━━━━━ EXCERPTED PASSAGE ━━━━━
[R] adopt demos and vignettes to a more consistent parameter style

R-package/demo/basic_walkthrough.R

@@ -1,7 +1,8 @@
 require(xgboost)
 require(methods)
+
 # we load in the agaricus dataset
-# In this example, we are aiming to predict whether a mushroom can be eaten
+# In this example, we are aiming to predict whether a mushroom is edible
 data(agaricus.train, package='xgboost')
 data(agaricus.test, package='xgboost')
 train <- agaricus.train
@@ -15,33 +16,33 @@ class(train$data)
 # note: we are putting in sparse matrix here, xgboost naturally handles sparse input
 # use sparse matrix when your feature is sparse(e.g. when you are using one-hot encoding vector)
 print("Training xgboost with sparseMatrix")
-bst <- xgboost(data = train$data, label = train$label, max.depth = 2, eta = 1, nround = 2,
+bst <- xgboost(data = train$data, label = train$label, max_depth = 2, eta = 1, nrounds = 2,
                nthread = 2, objective = "binary:logistic")
 # alternatively, you can put in dense matrix, i.e. basic R-matrix
 print("Training xgboost with Matrix")
-bst <- xgboost(data = as.matrix(train$data), label = train$label, max.depth = 2, eta = 1, nround = 2,
+bst <- xgboost(data = as.matrix(train$data), label = train$label, max_depth = 2, eta = 1, nrounds = 2,
                nthread = 2, objective = "binary:logistic")
 
 # you can also put in xgb.DMatrix object, which stores label, data and other meta datas needed for advanced features
 print("Training xgboost with xgb.DMatrix")
 dtrain <- xgb.DMatrix(data = train$data, label = train$label)
-bst <- xgboost(data = dtrain, max.depth = 2, eta = 1, nround = 2, nthread = 2, 
+bst <- xgboost(data = dtrain, max_depth = 2, eta = 1, nrounds = 2, nthread = 2, 
                objective = "binary:logistic")
━━━━━ EXTRACTED RECORDS ━━━━━
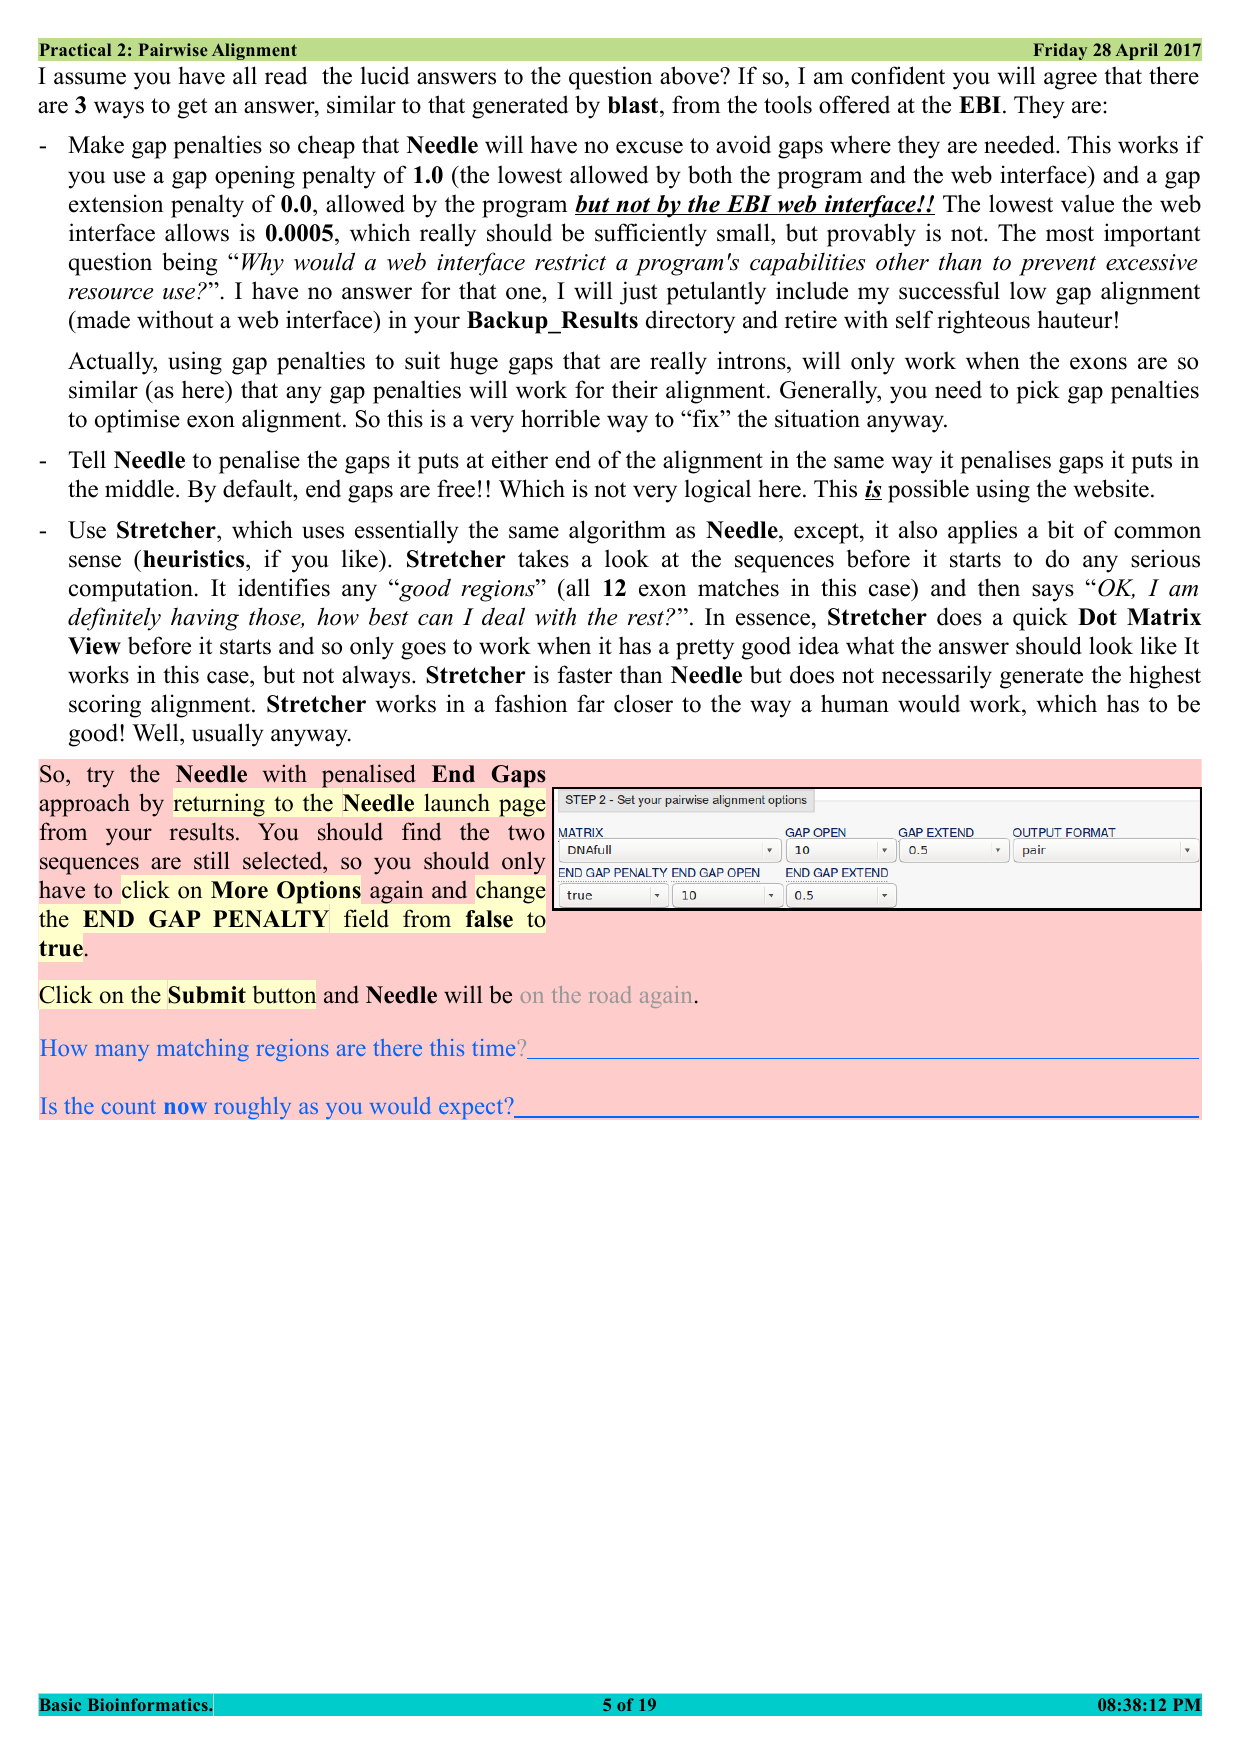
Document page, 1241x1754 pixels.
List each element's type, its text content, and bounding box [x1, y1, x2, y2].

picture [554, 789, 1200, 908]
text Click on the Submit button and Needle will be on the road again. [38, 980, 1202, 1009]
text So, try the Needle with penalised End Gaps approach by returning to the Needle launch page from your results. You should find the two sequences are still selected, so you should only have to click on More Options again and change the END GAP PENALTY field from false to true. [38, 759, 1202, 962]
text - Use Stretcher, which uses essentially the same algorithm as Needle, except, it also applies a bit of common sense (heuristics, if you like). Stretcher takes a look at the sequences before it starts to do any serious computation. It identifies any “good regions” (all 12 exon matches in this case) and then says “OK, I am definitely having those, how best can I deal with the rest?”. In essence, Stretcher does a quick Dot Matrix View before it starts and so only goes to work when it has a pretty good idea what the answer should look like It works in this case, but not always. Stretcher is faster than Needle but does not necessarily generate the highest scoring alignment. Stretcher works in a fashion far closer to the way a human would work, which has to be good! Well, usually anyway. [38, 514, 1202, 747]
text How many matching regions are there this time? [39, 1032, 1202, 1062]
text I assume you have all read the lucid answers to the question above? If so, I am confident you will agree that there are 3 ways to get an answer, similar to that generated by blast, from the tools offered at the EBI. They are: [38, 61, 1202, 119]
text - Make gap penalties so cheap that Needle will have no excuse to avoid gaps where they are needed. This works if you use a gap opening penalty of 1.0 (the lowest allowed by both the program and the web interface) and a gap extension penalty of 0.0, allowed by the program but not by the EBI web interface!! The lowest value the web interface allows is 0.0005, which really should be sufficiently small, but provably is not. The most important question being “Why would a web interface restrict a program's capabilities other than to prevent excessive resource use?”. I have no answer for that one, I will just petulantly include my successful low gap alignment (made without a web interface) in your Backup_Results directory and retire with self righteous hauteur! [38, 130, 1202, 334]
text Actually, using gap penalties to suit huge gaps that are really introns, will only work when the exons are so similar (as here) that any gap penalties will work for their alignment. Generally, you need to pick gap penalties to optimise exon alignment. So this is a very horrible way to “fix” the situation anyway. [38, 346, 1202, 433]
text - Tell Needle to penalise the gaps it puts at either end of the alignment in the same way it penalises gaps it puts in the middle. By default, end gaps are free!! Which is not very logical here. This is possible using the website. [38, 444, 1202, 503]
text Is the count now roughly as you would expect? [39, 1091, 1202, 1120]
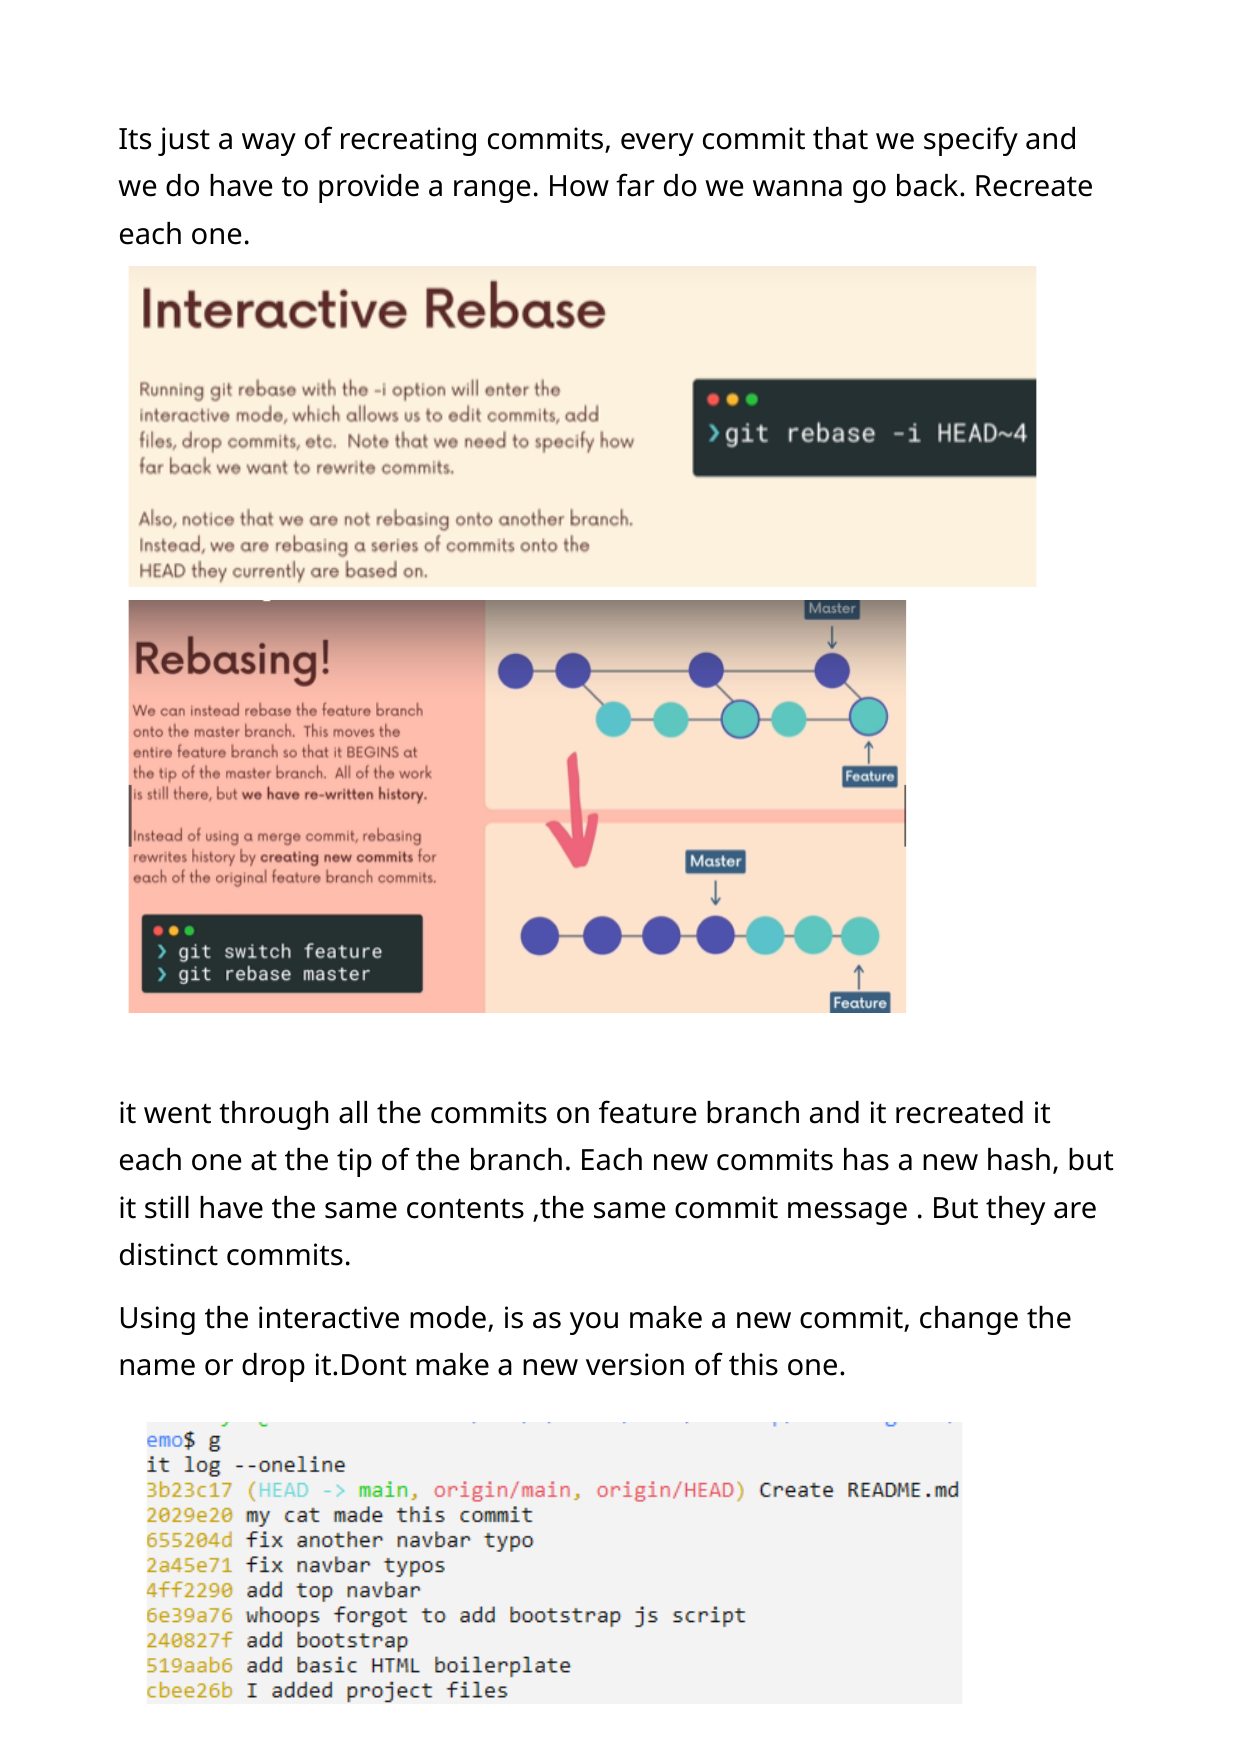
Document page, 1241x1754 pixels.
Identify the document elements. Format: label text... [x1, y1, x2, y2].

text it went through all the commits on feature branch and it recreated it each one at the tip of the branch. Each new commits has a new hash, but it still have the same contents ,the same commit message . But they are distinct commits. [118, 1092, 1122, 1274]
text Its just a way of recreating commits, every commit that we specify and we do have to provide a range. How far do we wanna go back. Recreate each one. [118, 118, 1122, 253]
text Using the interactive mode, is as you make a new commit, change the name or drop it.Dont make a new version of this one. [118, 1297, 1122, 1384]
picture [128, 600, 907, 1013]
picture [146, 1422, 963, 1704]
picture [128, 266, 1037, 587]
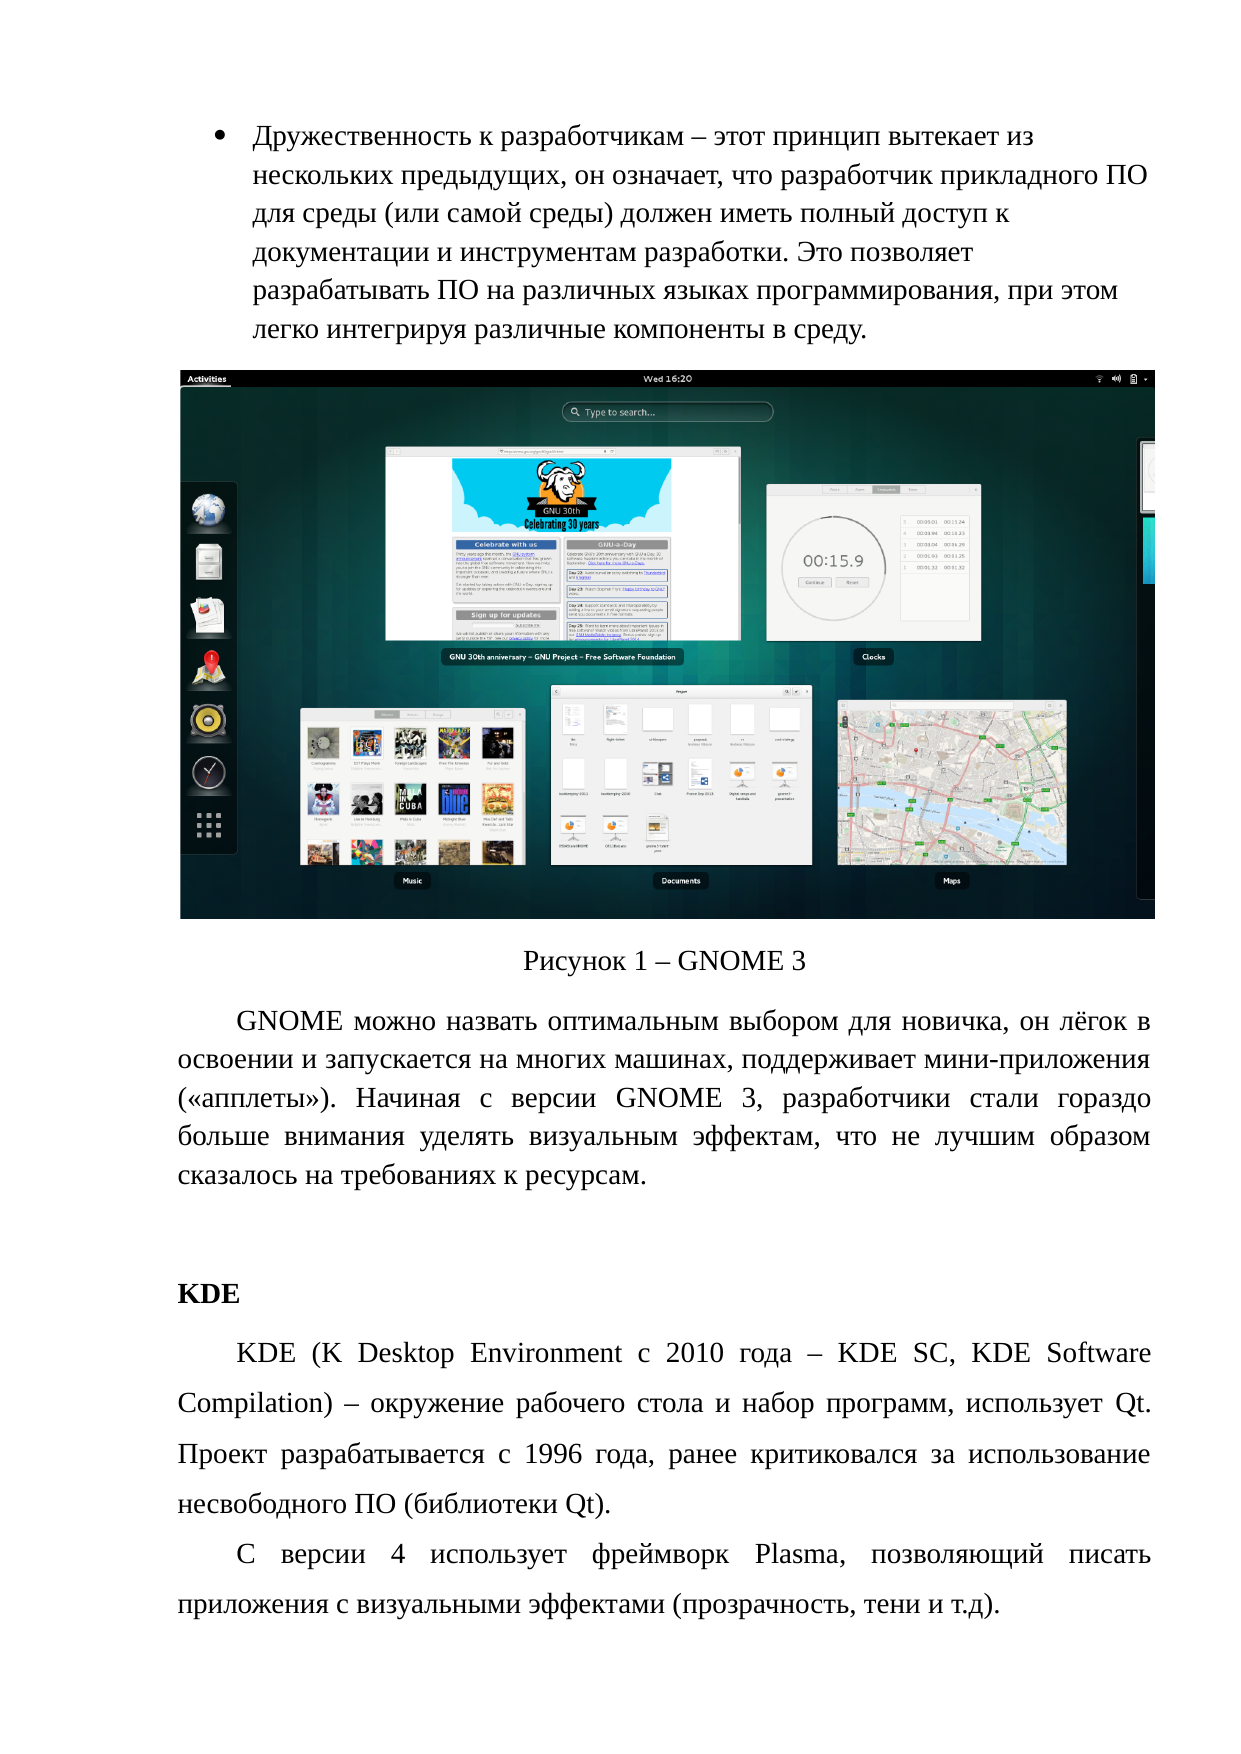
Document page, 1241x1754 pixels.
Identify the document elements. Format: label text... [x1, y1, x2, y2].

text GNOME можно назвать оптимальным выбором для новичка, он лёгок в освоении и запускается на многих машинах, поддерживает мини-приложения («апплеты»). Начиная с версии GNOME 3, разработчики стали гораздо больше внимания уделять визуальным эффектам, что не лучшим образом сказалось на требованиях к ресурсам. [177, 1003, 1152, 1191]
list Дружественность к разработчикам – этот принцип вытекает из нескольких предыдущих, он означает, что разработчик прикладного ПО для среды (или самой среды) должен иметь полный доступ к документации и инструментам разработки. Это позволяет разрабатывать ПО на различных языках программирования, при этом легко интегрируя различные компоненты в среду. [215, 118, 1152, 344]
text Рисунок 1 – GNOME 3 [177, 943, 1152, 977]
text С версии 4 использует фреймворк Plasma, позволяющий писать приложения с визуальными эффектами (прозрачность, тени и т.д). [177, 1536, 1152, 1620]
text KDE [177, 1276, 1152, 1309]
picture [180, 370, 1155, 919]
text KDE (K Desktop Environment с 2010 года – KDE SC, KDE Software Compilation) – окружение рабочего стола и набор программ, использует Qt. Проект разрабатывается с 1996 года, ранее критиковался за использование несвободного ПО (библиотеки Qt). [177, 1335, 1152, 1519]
━━━━━
■ EXERCISE TASK 1 ■
Print the text of the xgboost walkthrough diff between "[R] adopt demos" and "data(agaricus.test, package='xgboost')", inclusive.
■ EXERCISE TASK 2 ■
In the xgboost walkthrough diff, what parameter name replaces `nround` in the calls to `xgboost`?

■ FINISHED ANSWER 1 ■
[R] adopt demos and vignettes to a more consistent parameter style

R-package/demo/basic_walkthrough.R

@@ -1,7 +1,8 @@
 require(xgboost)
 require(methods)
+
 # we load in the agaricus dataset
-# In this example, we are aiming to predict whether a mushroom can be eaten
+# In this example, we are aiming to predict whether a mushroom is edible
 data(agaricus.train, package='xgboost')
 data(agaricus.test, package='xgboost')

■ FINISHED ANSWER 2 ■
nrounds